**JOB**
Turn only the stretch of records below from the line containing "without a unit)." through the line containing "The fuel gauge reads" into a numbered list, skipping blank lines. Leave the pictures out.

:: AVAILABLE RECORDS ::

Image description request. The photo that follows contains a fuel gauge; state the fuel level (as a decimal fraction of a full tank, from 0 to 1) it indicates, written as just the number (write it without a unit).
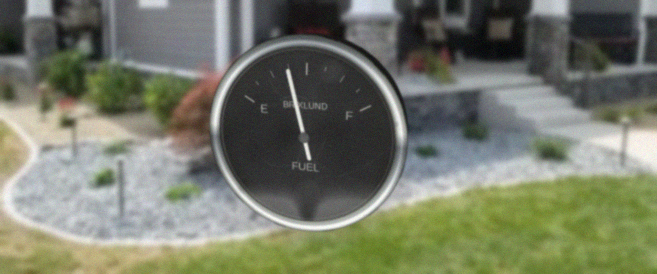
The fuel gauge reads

:::
:: AVAILABLE RECORDS ::

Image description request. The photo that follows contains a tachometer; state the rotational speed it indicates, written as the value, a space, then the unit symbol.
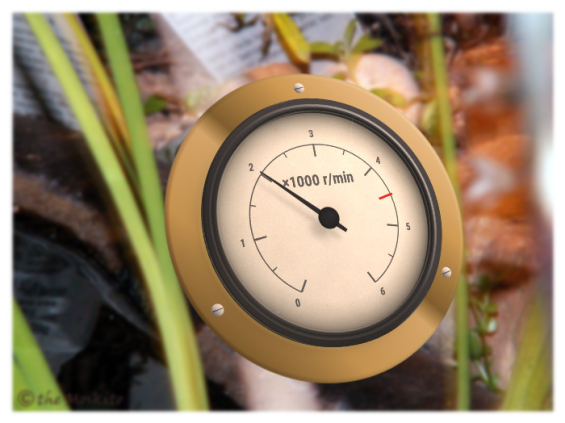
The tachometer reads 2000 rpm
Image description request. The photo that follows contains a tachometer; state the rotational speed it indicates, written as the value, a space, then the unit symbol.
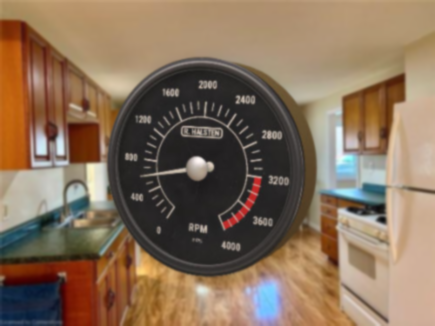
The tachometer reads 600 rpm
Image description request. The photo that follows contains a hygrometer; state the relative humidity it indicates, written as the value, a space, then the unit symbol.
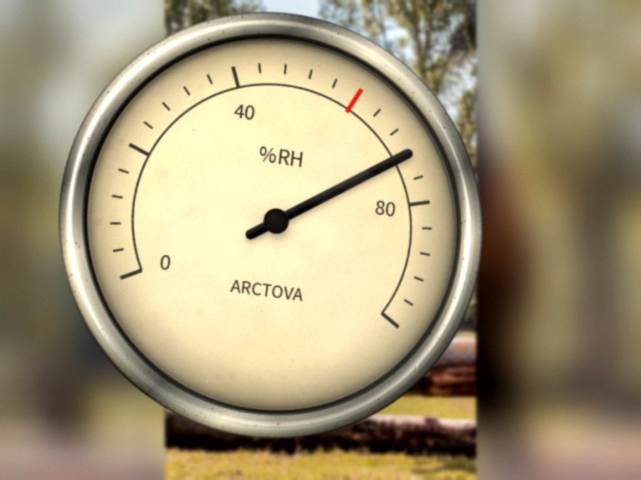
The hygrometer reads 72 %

:::

**TASK SOLUTION**
1. Image description request. The photo that follows contains a fuel gauge; state the fuel level (as a decimal fraction of a full tank, from 0 to 1) it indicates, written as just the number (write it without a unit).
2. The fuel gauge reads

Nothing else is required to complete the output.